Search code examples
sqlpostgresqlsql-execution-planexplain

PostgreSQL EXPLAIN: How do I see a plan AS IF certain tables had millions of rows?


This is a question about PostgreSQL's EXPLAIN command. This command shows you how the optimizer will execute your SQL based on the data in your tables. We are not in prod yet, so all of our tables have ~100 rows or less. Is there a way to get EXPLAIN to tell me what the explain plan would look like if certain tables had millions of rows instead of tens of rows?

I could generate the data somehow, but then I'd have to clear it and wait for it to be created. If that's the only way, I'll accept that as an answer, though.


Solution

  • I don't think so. Postgresql collects some statistics related to the table that the optimizer will use to choose the best plan. These statistics are not related to simply how many rows a table contains but they will depends on the values/data too.

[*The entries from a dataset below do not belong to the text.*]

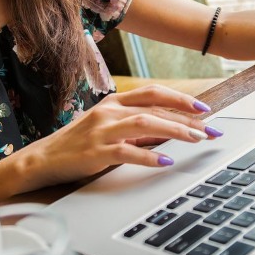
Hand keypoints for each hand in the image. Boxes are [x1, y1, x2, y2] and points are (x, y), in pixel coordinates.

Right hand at [25, 85, 223, 186]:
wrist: (43, 159)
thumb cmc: (78, 144)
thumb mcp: (108, 128)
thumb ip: (136, 126)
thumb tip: (170, 130)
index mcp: (114, 102)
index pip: (153, 93)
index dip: (181, 99)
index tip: (204, 109)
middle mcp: (109, 111)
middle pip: (155, 108)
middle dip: (187, 118)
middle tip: (210, 130)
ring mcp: (102, 131)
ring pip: (145, 123)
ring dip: (175, 131)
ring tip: (196, 140)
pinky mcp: (95, 152)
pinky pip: (127, 151)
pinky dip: (149, 155)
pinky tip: (165, 161)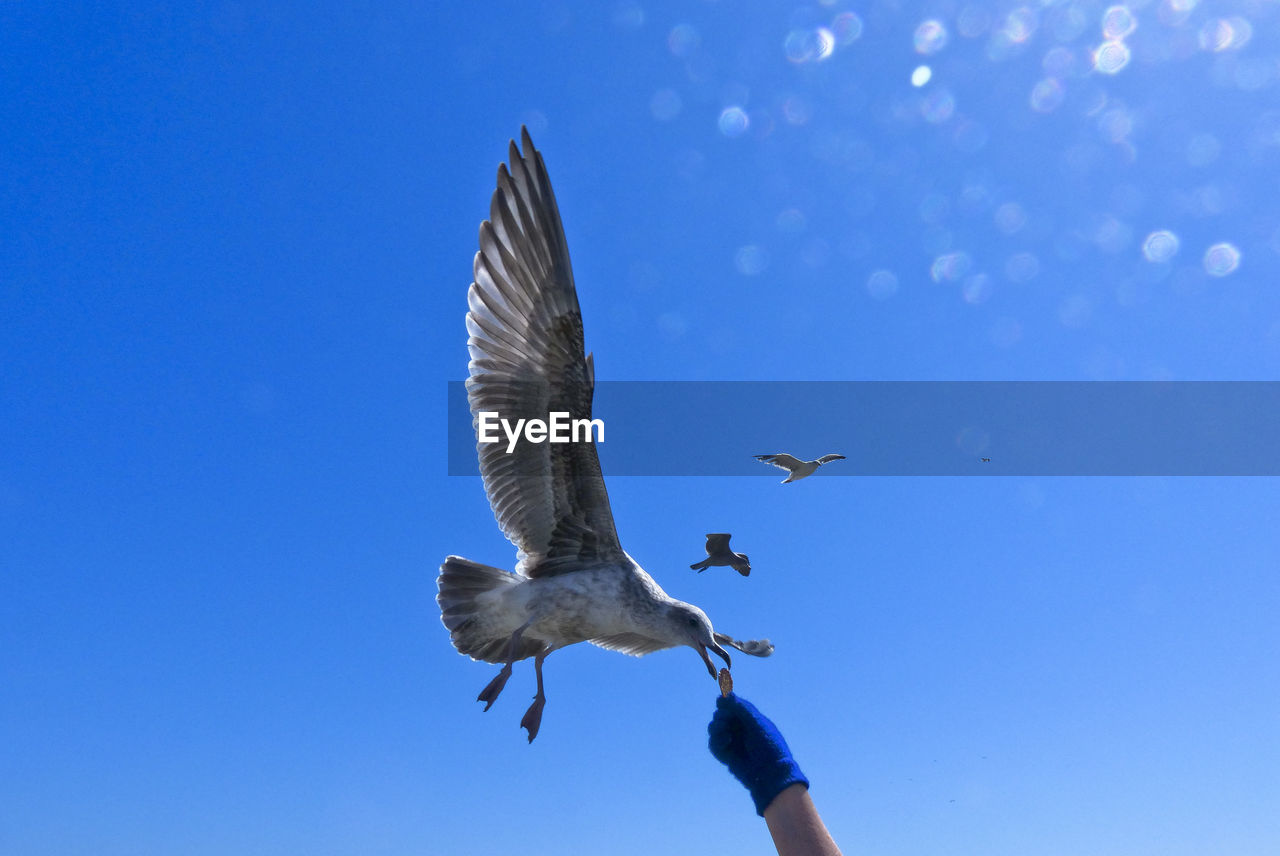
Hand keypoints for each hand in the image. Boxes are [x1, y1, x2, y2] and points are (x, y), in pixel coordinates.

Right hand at [708, 693, 808, 815]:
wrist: (771, 774)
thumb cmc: (769, 746)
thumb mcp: (756, 723)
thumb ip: (741, 708)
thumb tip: (725, 694)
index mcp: (750, 719)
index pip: (732, 705)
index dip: (726, 703)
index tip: (721, 703)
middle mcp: (740, 728)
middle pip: (721, 715)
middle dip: (721, 717)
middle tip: (726, 722)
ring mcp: (733, 741)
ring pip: (715, 729)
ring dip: (716, 728)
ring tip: (725, 733)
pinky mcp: (727, 755)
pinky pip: (714, 745)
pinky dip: (716, 742)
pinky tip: (726, 743)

    From the postgres documentation:

    the query planner needs to estimate the number of rows retrieved by a query in order to make good choices of query plans.

    What does it mean that? Suppose we have an indexed column called foo, without a non-unique constraint. Suppose you have the following simple query:

    SELECT * FROM test_table WHERE foo = 5
    

    Postgresql will have to choose between different index scans:

    • sequential scan
    • index scan
    • bitmap scan

    It will choose the type of scan based on how many rows it thinks to retrieve from the query. How does it know how many rows will be retrieved before running the query? With the statistics that it collects. These statistics are based on the VALUES/DATA inside your table. Suppose you have a table with 1 million of rows and 90% of them have foo = 5. Postgresql may be know that, because it could have collected some statistics about the distribution of your data. So it will chose a sequential scan, because according to its cost model, this scan is the cheapest one.

    In the end, it will would be not enough generate data, but you should generate values that will represent the reality (the data that you will have in the future).

    You can already build your database creating some indexes (based on the query that you will do) to have already good performance in production. If it will be not enough you will have to tune your indexes after you go into production.